Task data:
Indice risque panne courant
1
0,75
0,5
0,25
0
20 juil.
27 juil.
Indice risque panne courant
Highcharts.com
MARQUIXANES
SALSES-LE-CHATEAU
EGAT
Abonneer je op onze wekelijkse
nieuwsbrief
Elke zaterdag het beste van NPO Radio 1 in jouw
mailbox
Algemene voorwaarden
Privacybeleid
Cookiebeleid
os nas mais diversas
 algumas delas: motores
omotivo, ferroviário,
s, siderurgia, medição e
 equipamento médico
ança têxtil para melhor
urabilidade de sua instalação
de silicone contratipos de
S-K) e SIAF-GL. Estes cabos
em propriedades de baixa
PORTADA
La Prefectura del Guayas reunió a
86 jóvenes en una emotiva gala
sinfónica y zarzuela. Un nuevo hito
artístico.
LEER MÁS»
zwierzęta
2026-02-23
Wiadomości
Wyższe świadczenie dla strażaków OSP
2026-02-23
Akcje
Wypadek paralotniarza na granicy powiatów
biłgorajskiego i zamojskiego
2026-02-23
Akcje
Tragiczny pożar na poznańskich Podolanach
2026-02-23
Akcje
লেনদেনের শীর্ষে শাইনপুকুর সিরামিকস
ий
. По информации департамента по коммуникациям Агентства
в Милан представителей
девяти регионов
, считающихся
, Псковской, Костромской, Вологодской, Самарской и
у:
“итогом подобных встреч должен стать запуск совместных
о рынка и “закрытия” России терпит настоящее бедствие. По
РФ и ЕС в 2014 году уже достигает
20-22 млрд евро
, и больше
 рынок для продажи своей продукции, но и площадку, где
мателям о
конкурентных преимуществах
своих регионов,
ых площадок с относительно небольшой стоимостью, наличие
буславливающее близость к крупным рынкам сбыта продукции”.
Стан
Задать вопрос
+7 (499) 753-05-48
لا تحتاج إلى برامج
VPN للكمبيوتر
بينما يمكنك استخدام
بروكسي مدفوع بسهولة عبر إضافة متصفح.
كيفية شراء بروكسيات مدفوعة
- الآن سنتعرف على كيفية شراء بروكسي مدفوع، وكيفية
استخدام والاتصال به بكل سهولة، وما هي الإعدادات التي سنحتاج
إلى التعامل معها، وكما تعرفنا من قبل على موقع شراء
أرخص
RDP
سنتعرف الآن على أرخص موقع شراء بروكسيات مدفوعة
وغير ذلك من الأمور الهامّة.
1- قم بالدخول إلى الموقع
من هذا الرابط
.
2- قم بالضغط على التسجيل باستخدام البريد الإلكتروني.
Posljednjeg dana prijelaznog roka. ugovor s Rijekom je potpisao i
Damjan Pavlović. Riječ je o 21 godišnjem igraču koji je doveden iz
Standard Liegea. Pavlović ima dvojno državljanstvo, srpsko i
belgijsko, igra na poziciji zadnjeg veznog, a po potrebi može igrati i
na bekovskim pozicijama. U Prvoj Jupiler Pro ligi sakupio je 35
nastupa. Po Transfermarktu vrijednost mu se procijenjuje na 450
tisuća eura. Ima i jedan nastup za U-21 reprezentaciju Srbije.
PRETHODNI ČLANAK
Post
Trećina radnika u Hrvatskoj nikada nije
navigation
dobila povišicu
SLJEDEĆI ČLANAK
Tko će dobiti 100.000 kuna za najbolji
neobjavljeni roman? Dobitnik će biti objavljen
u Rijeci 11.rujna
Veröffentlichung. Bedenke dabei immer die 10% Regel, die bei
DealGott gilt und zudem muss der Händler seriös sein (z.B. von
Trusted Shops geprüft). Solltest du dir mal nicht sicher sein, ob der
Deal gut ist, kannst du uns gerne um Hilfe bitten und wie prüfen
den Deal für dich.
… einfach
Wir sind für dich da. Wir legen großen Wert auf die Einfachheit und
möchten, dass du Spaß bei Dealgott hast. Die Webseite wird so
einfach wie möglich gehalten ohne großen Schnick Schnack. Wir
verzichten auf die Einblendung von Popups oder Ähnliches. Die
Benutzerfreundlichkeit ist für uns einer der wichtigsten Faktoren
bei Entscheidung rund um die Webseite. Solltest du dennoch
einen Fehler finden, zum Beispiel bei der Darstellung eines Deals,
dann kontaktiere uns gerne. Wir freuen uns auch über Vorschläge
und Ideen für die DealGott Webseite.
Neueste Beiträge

Task directions: Return the lines above exactly, keeping every word.

Reply to the exercise:
Indice risque panne courant
1
0,75
0,5
0,25
0
20 juil.
27 juil.
Indice risque panne courant
Highcharts.com
MARQUIXANES
SALSES-LE-CHATEAU
EGAT
Abonneer je op onze wekelijkse
nieuwsbrief
Elke zaterdag het beste van NPO Radio 1 in jouw
mailbox
Algemene voorwaarden
Privacybeleid
Cookiebeleid
os nas mais diversas
 algumas delas: motores
omotivo, ferroviário,
s, siderurgia, medição e
 equipamento médico
ança têxtil para melhor
urabilidade de sua instalação
de silicone contratipos de
S-K) e SIAF-GL. Estes cabos
em propriedades de baixa
PORTADA
La Prefectura del Guayas reunió a
86 jóvenes en una emotiva gala
sinfónica y zarzuela. Un nuevo hito
artístico.
LEER MÁS»
zwierzęta
2026-02-23
Wiadomości
Wyższe świadczenie dla strażaków OSP
2026-02-23
Akcje
Wypadek paralotniarza na granicy powiatów
biłgorajskiego i zamojskiego
2026-02-23
Akcje
Tragiczny pożar na poznańskich Podolanach
2026-02-23
Akcje
লেনদেনের শীর্ষে শাইনপুকুর সিরামিকস
ий
. По информации департамента по коммуникациям Агентства
в Милан представителей
девяти регионов
, считающихся
, Псковской, Костромской, Вологодской, Самарской и
у:
“итогом подобных встреч должен стать запуск совместных
о рынка и “закрытия” России терпит настоящее бедствие. По
РФ и ЕС в 2014 году уже достигает
20-22 млрд евро
, и больше
 рынок для продажи своей продукции, но и площадку, где
мателям о
конкурентных преимуществах
своих регионов,
ых площадок с относительно небольшой стоимостью, наличие
буславливающее близость к крупным рынкам сбыта продукции”.
Стан
Задать вопрос
+7 (499) 753-05-48
لا تحتاج إلى برامج
VPN للكمبيوتر
بينما يمكنك استخدام
بروكسي مدفوع بسهولة عبر إضافة متصفح.
كيفية شراء بروكسيات مدفوعة
- الآن سنتعرف على كيفية شراء بروكسي مدفوع، وكيفية
استخدام والاتصال به بكل سهولة، وما هي الإعدادات التي سنحتاج
إلى التعامل معها، وكما تعرفنا من قبل على موقع شراء
أرخص
RDP
سنتعرف الآن على أرخص موقع شراء بروكسيات مدفوعة
وغير ذلك من الأمور الهامّة.
1- قم بالدخول إلى الموقع
من هذا الرابط
.
2- قم بالضغط على التسجيل باستخدام البريد الإلكتروني.
Posljednjeg dana prijelaznog roka. ugovor s Rijekom je potpisao i
Damjan Pavlović. Riječ je o 21 godišnjem igraču koji je doveden iz
Standard Liegea. Pavlović ima dvojno državljanstvo, srpsko i
belgijsko, igra na poziciji zadnjeg veznog, a po potrebi može igrati i
na bekovskim pozicijama. U Prvoj Jupiler Pro ligi sakupio je 35
nastupa. Po Transfermarktu vrijednost mu se procijenjuje na 450
tisuća eura. Ima i jedan nastup za U-21 reprezentaciju Srbije.
PRETHODNI ČLANAK
Post
Trećina radnika u Hrvatskoj nikada nije
navigation
dobila povišicu
SLJEDEĆI ČLANAK
Tko će dobiti 100.000 kuna za najbolji
neobjavljeni roman? Dobitnik će biti objavljen
u Rijeci 11.rujna
Veröffentlichung. Bedenke dabei immer die 10% Regel, die bei
DealGott gilt und zudem muss der Händler seriös sein (z.B. von
Trusted Shops geprüft). Solltest du dir mal nicht sicher sein, ob der
Deal gut ist, kannst du uns gerne um Hilfe bitten und wie prüfen
den Deal für dich.
… einfach
Wir sind für dich da. Wir legen großen Wert auf die Einfachheit und
möchten, dass du Spaß bei Dealgott hast. Die Webseite wird so
einfach wie möglich gehalten ohne großen Schnick Schnack. Wir
verzichten auf die Einblendung von Popups oder Ähnliches. Die
Benutzerfreundlichkeit ist für uns einer der wichtigsten Faktoren
bei Entscheidung rund um die Webseite. Solltest du dennoch
einen Fehler finden, zum Beispiel bei der Darstellung eines Deals,
dann kontaktiere uns gerne. Wir freuen uns auch über Vorschläge
und Ideen für die DealGott Webseite.
Neueste Beiträge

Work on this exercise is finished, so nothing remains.